-- Consignes --
1: Dans l'extrait sur le milieu indé reproduit ci-dessous, relevez toutes les actions introduites par « Il va falloir ».
2: Prolongez l'extrait sur le milieu indé et l'éducation à la suite de sa dernière phrase.

-- Extrait à lire --
'''

En attendant, le milieu indé va évidemment souffrir… Il va falloir réinvestir les circuits de distribution ou de promotion parallèles, revenir au do-it-yourself, multiplier les concerts, créer de nouveaux supports qui accueilleront cette mutation et convertir cette rage en élans créatifs. Ce n’est pas la fin : c’est un retour aux origines.

Si tu pouvais faire un vœu pour demain ?

Beaucoup d’études le montrent : l’éveil de conscience prend du temps (on parle généralement même d’une génération pour y parvenir). En refondant notre système éducatif et en y intégrant un grand nombre d’enseignements de cette crise (la nécessité du partage et de l’écologie, la fraternité, la décroissance…) nous pourrons ainsi mieux doter la nouvelle génération pour lui permettre de tenter de réussir là où nous avons échoué.

'''

-- Extraits de données --
'''

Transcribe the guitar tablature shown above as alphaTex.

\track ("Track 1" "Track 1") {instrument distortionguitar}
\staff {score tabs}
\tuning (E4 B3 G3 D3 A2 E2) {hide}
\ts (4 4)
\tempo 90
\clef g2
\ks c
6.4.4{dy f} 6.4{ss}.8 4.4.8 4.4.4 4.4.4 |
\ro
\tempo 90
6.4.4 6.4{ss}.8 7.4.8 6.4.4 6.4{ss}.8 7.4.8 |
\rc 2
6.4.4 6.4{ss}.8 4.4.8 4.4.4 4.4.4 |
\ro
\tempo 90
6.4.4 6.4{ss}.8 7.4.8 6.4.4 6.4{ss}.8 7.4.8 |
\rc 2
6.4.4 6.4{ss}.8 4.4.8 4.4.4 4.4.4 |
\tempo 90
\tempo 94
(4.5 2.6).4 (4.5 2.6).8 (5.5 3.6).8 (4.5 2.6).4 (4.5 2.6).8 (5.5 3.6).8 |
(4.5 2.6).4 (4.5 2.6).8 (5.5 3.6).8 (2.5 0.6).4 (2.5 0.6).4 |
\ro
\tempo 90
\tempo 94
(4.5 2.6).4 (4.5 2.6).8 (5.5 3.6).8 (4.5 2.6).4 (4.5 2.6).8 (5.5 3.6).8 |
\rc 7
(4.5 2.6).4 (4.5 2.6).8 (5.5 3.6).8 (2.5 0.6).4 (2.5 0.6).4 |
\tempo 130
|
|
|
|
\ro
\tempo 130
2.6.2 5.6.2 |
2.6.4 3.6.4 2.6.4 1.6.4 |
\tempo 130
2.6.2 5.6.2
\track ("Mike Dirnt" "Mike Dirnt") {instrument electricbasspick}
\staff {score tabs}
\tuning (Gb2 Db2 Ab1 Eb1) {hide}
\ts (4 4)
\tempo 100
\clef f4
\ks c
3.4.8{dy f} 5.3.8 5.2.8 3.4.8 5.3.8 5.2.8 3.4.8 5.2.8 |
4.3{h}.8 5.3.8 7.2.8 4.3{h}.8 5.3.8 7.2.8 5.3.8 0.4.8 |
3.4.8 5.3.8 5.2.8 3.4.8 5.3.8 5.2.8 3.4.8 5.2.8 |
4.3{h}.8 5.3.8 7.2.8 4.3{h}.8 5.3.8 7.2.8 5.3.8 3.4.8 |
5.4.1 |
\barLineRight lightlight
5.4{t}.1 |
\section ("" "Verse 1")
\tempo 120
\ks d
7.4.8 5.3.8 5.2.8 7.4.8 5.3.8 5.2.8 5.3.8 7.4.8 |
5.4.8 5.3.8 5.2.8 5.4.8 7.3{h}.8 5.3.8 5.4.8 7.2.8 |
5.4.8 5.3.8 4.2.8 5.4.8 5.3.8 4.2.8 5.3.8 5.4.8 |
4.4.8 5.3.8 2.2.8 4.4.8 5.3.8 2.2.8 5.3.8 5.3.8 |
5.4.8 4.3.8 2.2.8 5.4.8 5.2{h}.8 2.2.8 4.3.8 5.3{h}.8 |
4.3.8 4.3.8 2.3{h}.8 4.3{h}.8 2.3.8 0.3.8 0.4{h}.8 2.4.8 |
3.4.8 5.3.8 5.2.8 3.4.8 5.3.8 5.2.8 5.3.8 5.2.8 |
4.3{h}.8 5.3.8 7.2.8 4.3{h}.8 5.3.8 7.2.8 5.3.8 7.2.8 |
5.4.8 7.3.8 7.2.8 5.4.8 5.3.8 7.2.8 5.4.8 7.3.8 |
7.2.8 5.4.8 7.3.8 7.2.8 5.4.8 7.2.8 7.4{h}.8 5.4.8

'''

-- Réponses par consigne --
1:
- réinvestir les circuits de distribution ou de promotion parallèles
- revenir au do-it-yourself
- multiplier les concerts
- créer de nouveaux supports qui accueilleront cette mutation
- convertir cette rage en élans créatifs

2:
Mais les médias ont aussi un rôle à jouer dans les représentations, en ayant recours à plus de pluralité de traitement et en s’appuyant davantage sur ses relais locaux. Il faut en finir avec notre condescendance corporatiste en continuant à inspirer, plutôt que donner des leçons ou informer sur ce que connaît déjà le public.

Ta playlist confinement : 5 titres.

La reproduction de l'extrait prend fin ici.